Task requirements
Leave the pictures aside. Retype exactly the lines from the top of the data below through the one holding "russische Staatsangehörige A. D., die der".

---------- Given records

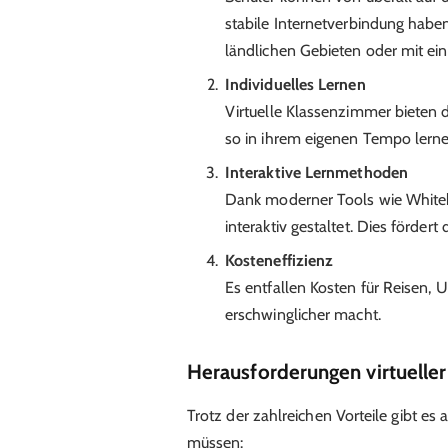
stabile Internetverbindung haben
ländlichen Gebieten oder mit ein
Individuelles Lernen
Virtuelle Klassenzimmer bieten d
so in ihrem eigenen Tempo lern
Interaktive Lernmethoden
Dank moderner Tools wie Whiteb
interaktiv gestaltet. Dies förder
Kosteneffizienz
Es entfallen Kosten für Reisen, 
erschwinglicher macht.
Herausforderungen virtuelle
Trotz der zahlreichen Vorteile gibt es
müssen:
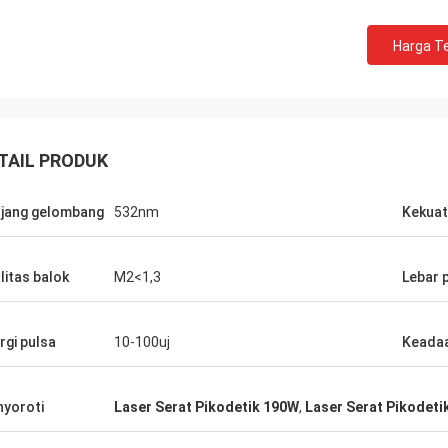
Harga Te
TAIL PRODUK
jang gelombang
532nm
Kekuat
litas balok
M2<1,3
Lebar 
rgi pulsa
10-100uj
Keadaa
yoroti
Laser Serat Pikodetik 190W
,
Laser Serat Pikodetik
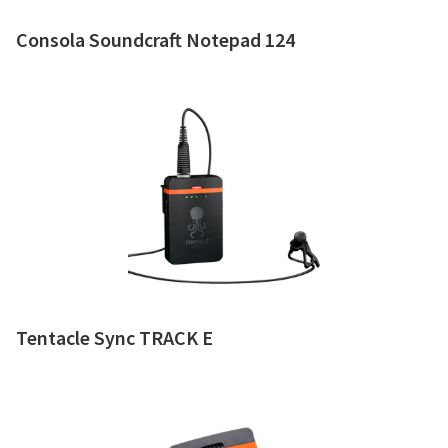
Consola Soundcraft Notepad 124
Tentacle Sync TRACK E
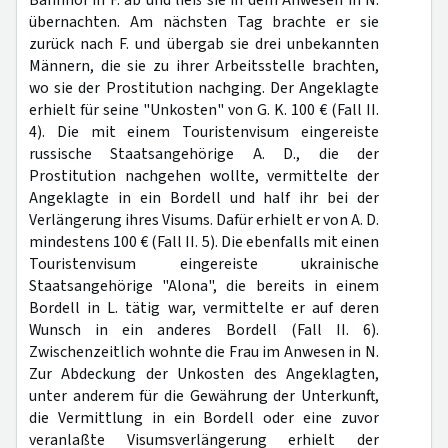
Bahnhof in F. ab und ließ sie in dem Anwesen in N.
übernachten. Am nächsten Tag brachte er sie
zurück nach F. und übergab sie drei unbekannten
Männern, die sie zu ihrer Arbeitsstelle brachten,
wo sie der Prostitution nachging. Der Angeklagte
erhielt für seine "Unkosten" von G. K. 100 € (Fall II.
4). Die mit einem Touristenvisum eingereiste
russische Staatsangehörige A. D., die der
Prostitution nachgehen wollte, vermittelte der
Angeklagte in ein Bordell und half ihr bei der
Verlängerung ihres Visums. Dafür erhielt er von A. D.
mindestens 100 € (Fall II. 5). Die ebenfalls mit einen
Touristenvisum eingereiste ukrainische
Staatsangehörige "Alona", die bereits in einem
Bordell in L. tätig war, vermittelte er auf deren
Wunsch in ein anderes Bordell (Fall II. 6).
Zwischenzeitlich wohnte die Frau im Anwesen in N.
Zur Abdeckung der Unkosten des Angeklagten,
unter anderem für die Gewährung der Unterkunft,
die Vermittlung in ein Bordell oder eine zuvor
veranlaßte Visumsverlängerung erhielt der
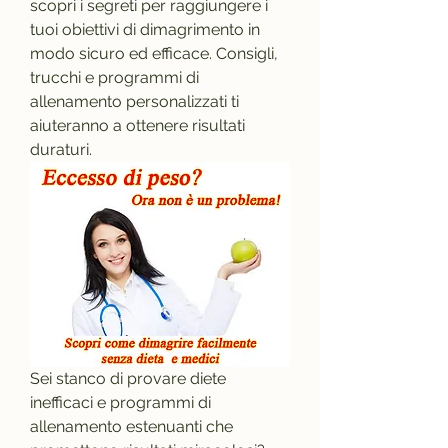
scopri i segreti per raggiungere i 
tuoi obiettivi di dimagrimento in 
modo sicuro ed efficace. Consigli, 
trucchi e programmi di 
allenamento personalizzati ti 
aiuteranno a ottenere risultati 
duraturi.
Sei stanco di provare diete 
inefficaci e programmi di 
allenamento estenuanti che 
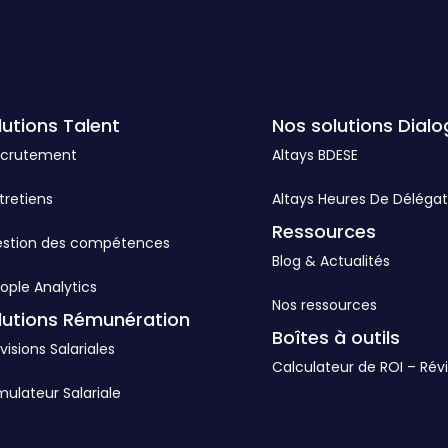
lutions Talent
Nos solutions Dialo
ecrutement
Altays BDESE
tretiens
Altays Heures De Délégat
Ressources
estion des compétences
Blog & Actualités
ople Analytics
Nos ressources
lutions Rémunération
Boîtes à outils
visions Salariales
Calculateur de ROI – Révi
mulateur Salariale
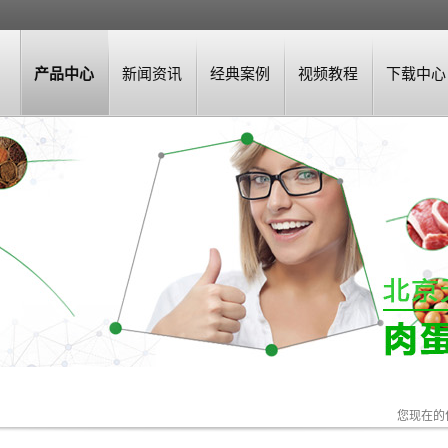
产品中心
新闻资讯
经典案例
视频教程
下载中心
您现在的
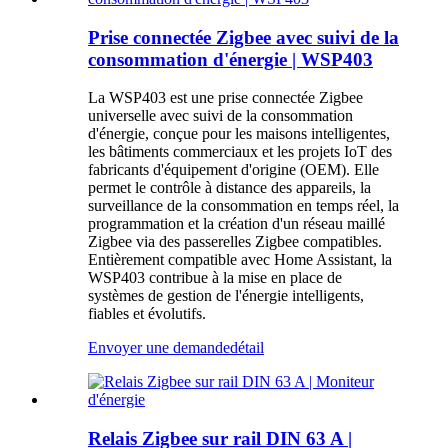
Prise connectée Zigbee avec suivi de la
consommation d'énergie | WSP403
La WSP403 est une prise connectée Zigbee
universelle avec suivi de la consommation
d'énergie, conçue pour les maisons intelligentes,
les bâtiments commerciaux et les projets IoT des
fabricants d'équipement d'origine (OEM). Elle
permet le contrôle à distance des appareils, la
surveillance de la consommation en temps réel, la
programmation et la création d'un réseau maillé
Zigbee via des passerelles Zigbee compatibles.
Entièrement compatible avec Home Assistant, la
WSP403 contribue à la mise en place de
systèmes de gestion de l'énergie intelligents,
fiables et évolutifs.
Envoyer une demande
détail
Relais Zigbee sur rail DIN 63 A |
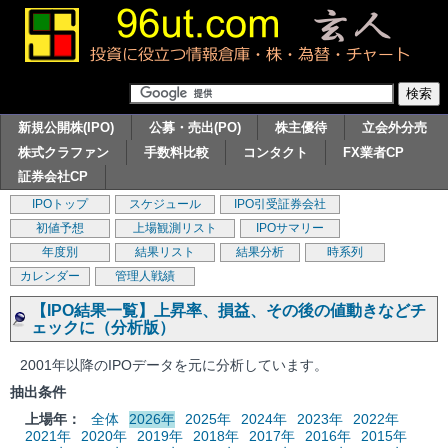
新規公開株(IPO)
公募・売出(PO)
株主優待
立会外分売
株式クラファン
手数料比較
コンタクト
FX業者CP
証券会社CP
IPOトップ
スケジュール
IPO引受証券会社
初値予想
上場観測リスト
IPOサマリー
年度別
結果リスト
結果分析
時系列
カレンダー
管理人戦績
【IPO結果一覧】上昇率、損益、その後の値動きなどチ
ェックに（分析版）
2001年以降のIPOデータを元に分析しています。
抽出条件
上場年：
全体
2026年
2025年
2024年
2023年
2022年
2021年
2020年
2019年
2018年
2017年
2016年
2015年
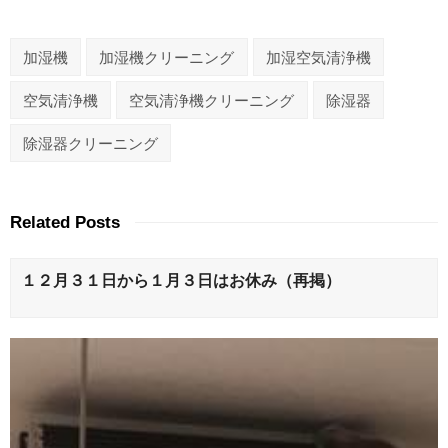
加湿機
加湿機クリーニング
加湿空気清浄機
空気清浄機
空気清浄機クリーニング
除湿器
除湿器クリーニング
Related Posts
１２月３１日から１月３日はお休み（再掲）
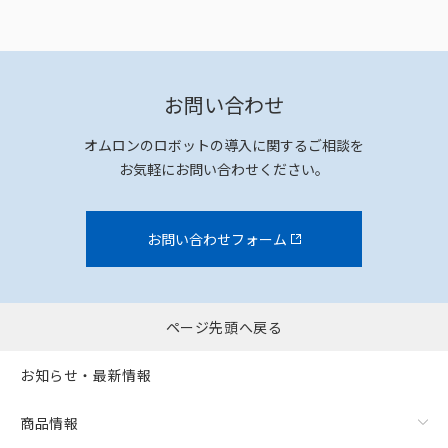
お問い合わせ
オムロンのロボットの導入に関するご相談を
お気軽にお問い合わせください。
お問い合わせフォーム
ページ先頭へ戻る
お知らせ・最新情報
商品情報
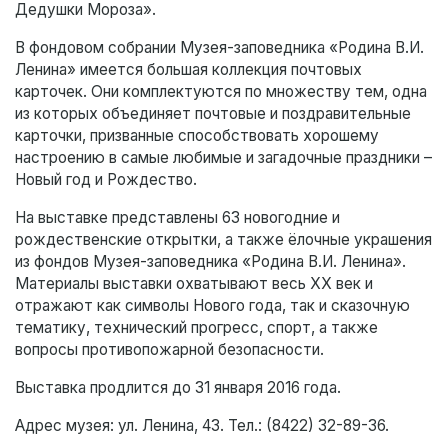
Дедушки Мороза».
В фондовом собрании Музея-заповедника «Родина В.И.
Ленина» имеется большая коллекция почтовых
карточек. Они комплектуются по множеству тем, одна
из которых объединяет почтовые и поздравительные
карточки, призванные способствовать хорошему
настроению в самые любимые и загадочные праздники –
Новый год и Рождество.
На выставке представлены 63 новогодние и
рождественские открытки, а также ёлочные украшения
из фондов Музея-заповедника «Родина В.И. Ленина».
Материалы выставки охватывают весь XX век и
отражают как символы Нового года, так и сказочную
тематику, технический прогресс, спорт, а также
вопросы противопожарной безопасности.
Выставка продлится до 31 января 2016 года.
Адрес музея: ул. Ленина, 43. Тел.: (8422) 32-89-36.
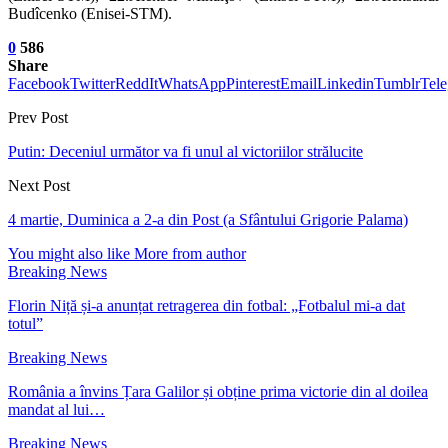
Budîcenko (Enisei-STM).
0
586
Share
Facebook
Twitter
ReddIt
WhatsApp
Pinterest
Email
Linkedin
Tumblr
Tel
Prev Post
Putin: Deceniul următor va fi unul al victoriilor strălucite
Next Post
4 martie, Duminica a 2-a din Post (a Sfântului Grigorie Palama)
You might also like
More from author
Breaking News
Florin Niță și-a anunțat retragerea din fotbal: „Fotbalul mi-a dat
totul”
Breaking News
România a învins Țara Galilor și obține prima victorie din al doilea
mandat al lui…
Breaking News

--------------------

Output of the exercise
stabile Internetverbindung haben
ländlichen Gebieten oder mit ein
Individuelles Lernen
Virtuelle Klassenzimmer bieten d
so in ihrem eigenen Tempo lern
Interaktive Lernmethoden
Dank moderner Tools wie Whiteb
interaktiv gestaltet. Dies förder
Kosteneffizienz
Es entfallen Kosten für Reisen, 
erschwinglicher macht.
Herausforderungen virtuelle
Trotz der zahlreichen Vorteile gibt es
müssen:
Harga Te
TAIL PRODUK
jang gelombang
532nm
Kekuat
litas balok
M2<1,3
Lebar 
rgi pulsa
10-100uj
Keadaa
yoroti
Laser Serat Pikodetik 190W
,
Laser Serat Pikodetik
Consola Soundcraft Notepad 124
Tentacle Sync TRACK E
Bahnhof in F. ab und ließ sie in dem Anwesen in N.
übernachten. Am nächsten Tag brachte er sie
zurück nach F. und übergab sie drei unbekannten
Männern, die sie zu ihrer Arbeitsstelle brachten,
wo sie der Prostitution nachging. Der Angeklagte
erhielt für seine "Unkosten" von G. K. 100 € (Fall II.
4). Die mit einem Touristenvisum eingereiste
russische Staatsangehörige A. D., die der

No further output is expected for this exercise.